1 de octubre 2003 - 00:00

La mayoría de deudores hipotecarios, excluida

El proyecto que está elaborando el Ministerio de Economía para los deudores hipotecarios no salvará a la mayor parte de los que corren el peligro de sufrir un remate por falta de pago. Ocurre que la ayuda se aplicará exclusivamente a quienes entraron en mora a partir de enero de 2002, pero las causas que pasaron a órbita judicial presentan atrasos que tienen al menos tres años de antigüedad.

El gobierno siguió delineando ayer los detalles de la propuesta que será remitida al Congreso a más tardar el jueves, cuando vence la prórroga voluntaria de 30 días a la que accedieron los bancos para evitar los remates.
Al mediodía hubo una reunión de los diputados justicialistas José María Díaz Bancalari y Rafael González con el secretario legal y técnico de la Presidencia, Carlos Zanini, en la cual también se buscó avanzar en un proyecto consensuado que no «rebote» en el tratamiento legislativo.

Trascendieron más detalles con respecto a cómo se instrumentará la ayuda para quienes queden comprendidos en el subsidio oficial. El esquema será el siguiente:

• El fondo fiduciario para la reconstrucción de empresas no comprará el crédito atrasado al banco, como se había definido inicialmente. En realidad, irá pagando las cuotas mensuales correspondientes al deudor moroso.


• Como contraparte, el Estado subrogará el crédito, lo cual le dará derecho sobre la hipoteca constituida a medida que va cancelando las cuotas del préstamo en cuestión.

• Al mismo tiempo, el Estado la dará nuevas condiciones al deudor moroso para que se ponga al día. Habrá alargamiento de plazos y reducción de las tasas de interés para darle más facilidades.


• Con este sistema, los préstamos morosos quedan en el balance de los bancos, pero se recalifican automáticamente, pasando de una nota de 4 o 5 (en negociación judicial) a 1 (cumplimiento normal).

• En caso de que el deudor continúe sin pagar, será el gobierno el que automáticamente podrá resolver la ejecución de la hipoteca para cobrarse la deuda.

Sólo se beneficiarán de la ayuda estatal aquellos deudores que entraron en mora a partir de 2002, cuando el Congreso votó la emergencia económica. Sólo quedarían comprendidas las deudas hasta $ 80.000 al momento de la mora, pero en el Ejecutivo todavía analizaban la posibilidad de elevar este monto a $ 100.000.

Otro aspecto clave que continuaba ayer en discusión pasa por el tamaño del inmueble que podría estar comprendido en la ayuda. Una de las ideas era aceptar viviendas de hasta 100 metros cuadrados, quedando excluidas las de mayor tamaño. «Es un absurdo medir la situación social del deudor según el tamaño de su vivienda. Si esto queda en el proyecto del Ejecutivo, no será aprobado en el Congreso»
, explicó uno de los legisladores que está negociando con el gobierno.
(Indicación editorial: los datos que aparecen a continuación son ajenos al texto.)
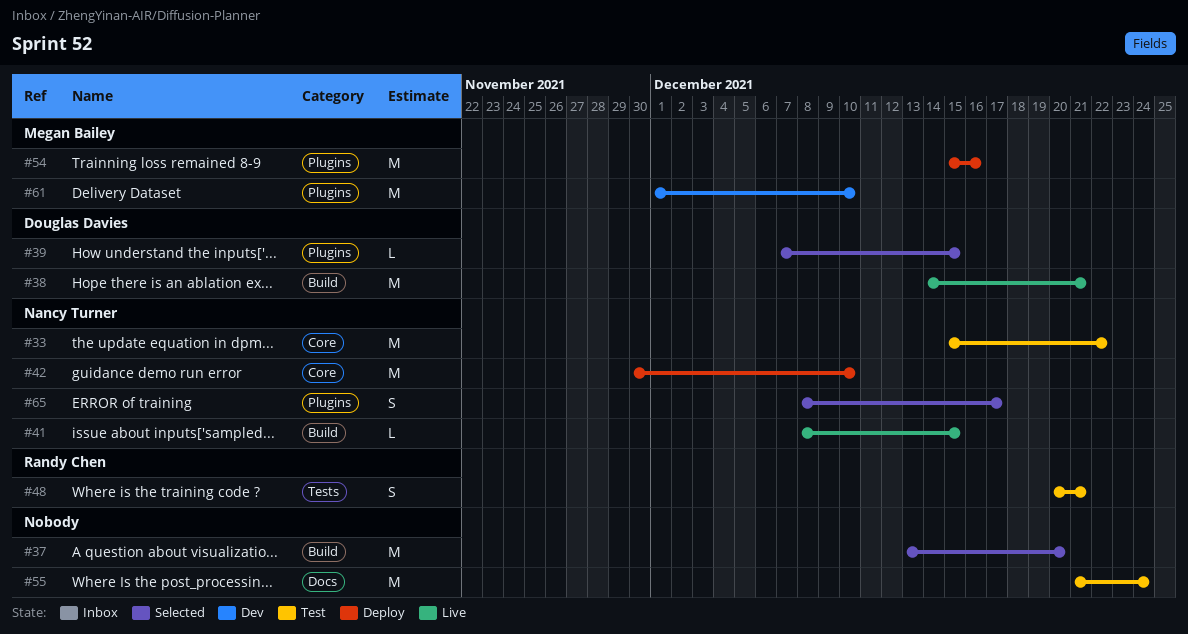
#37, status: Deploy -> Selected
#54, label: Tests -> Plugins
Además de algunas de las limitaciones mencionadas,
la ayuda estatal sólo comprenderá a deudores que utilicen el inmueble como vivienda única, familiar y de ocupación permanente.

El universo de los deudores que pueden quedar comprendidos en la norma abarca tres casos: bancarios, privados (a través de un contrato con un préstamo privado) y los deudores del ex Banco Hipotecario Nacional con préstamos recibidos antes de la convertibilidad aún no cancelados.

Según estiman en Economía, los casos beneficiados no superarían los 13.000 (con lo cual habrá un límite claro al subsidio) y, por ahora, el monto total de la ayuda continúa siendo una incógnita. Las cifras van de los $ 140 millones a los $ 450 millones, según los cálculos que se efectúen.